Pour sa première apparition télévisée en 1981, il avait préféré interpréter Papa Bakoye en acoustique, épaulé par le guitariste Eugène Afri Lue, membre de l’orchestre de la Radio Télévision ivoirienne – au détriment de ses complices ghanéens avec lesquels il avait maquetté quelques titres sur un simple ghetto blaster. Quelques mois plus tard, le chanteur espoir est l’invité de l’émission Première chance. “Un penalty que je ne pouvais pas rater”, résume-t-il. Cette fois, les musiciens maison, habitués à la variété et pas du tout familier du reggae, doivent jouer les quatre morceaux au programme de ce live : The End, Bintou Were Were, Dounougnan et enfin une reprise de Christopher Colombus du Jamaïcain Burning Spear. “Mais comme j’étais un marginal, ils ne voulaient pas m’accompagner”, rappelle l’artiste. 59 000 francs CFA, retirés du compte de son ami journaliste Fulgence Kassy, les feront changer d’avis !
Pour l’album, le reggaeman les embauche à nouveau. Certains, comme Georges Kouakou, resteront plusieurs années dans l’équipe. Le nom d’une des trois choristes retient a posteriori l’attention : Bibie. La jeune Ghanéenne, qui tente alors sa chance à Abidjan, se fera connaître en France en 1985 avec Tout doucement.

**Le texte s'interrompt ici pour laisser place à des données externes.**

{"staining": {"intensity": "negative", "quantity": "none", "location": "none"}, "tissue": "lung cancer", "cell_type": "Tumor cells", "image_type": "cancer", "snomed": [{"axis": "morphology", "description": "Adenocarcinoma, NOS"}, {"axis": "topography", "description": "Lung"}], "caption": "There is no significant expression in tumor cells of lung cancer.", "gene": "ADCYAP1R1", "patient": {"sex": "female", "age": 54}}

Pierre Houon, musicien et assistant de l’ingé son de JBZ (et père de DJ Arafat, la sensation du coupé décalé), trouve sur son vieux clavier la sirène stridente qui convient à Brigadier Sabari.
Fin de la galère
A Brooklyn, lors de son séjour aux Etats-Unis durant la décennie précédente, Alpha avait vu son rêve s’effondrer le jour où il devait poser ses voix en studio, alors que la musique était faite : personne n’était au rendez-vous. Le producteur jamaïcain, Clive Hunt, s’était envolé pour Londres sans prévenir ! Le nouveau projet qui se dessine à Abidjan annonce la fin tant attendue des années difficiles. “Je ne veux pas mourir dans la pauvreté”, chante-t-il dans la première chanson de l’album. La rage semble sourdre dans sa voix.
Le jour où les policiers, dont il a tant décrié les manières brutales, se mettent à l’apostropher pour plaisanter ou prendre une photo avec lui, il comprend soudain que quelque chose est en train de se passer. “On n’est jamais prêt. Ça démarre et tu te surprends à courir après ton propre convoi”, observe-t-il trente ans plus tard. Plus qu’un succès, Brigadier Sabari et l’album dont il est extrait ont servi de solide fondation au reggae africain. Un modèle, un exemple, une influence majeure qui ne se dément toujours pas aujourd’hui pour tous les artistes qui se réclament de ce courant.
Alpha Blondy vient de sortir un triple album live réunissant les concerts du Zénith de Paris en 1992 et de Paris Bercy en 2000 (Wagram).
L'artiste prépare actuellement un nouvel album pour la rentrée.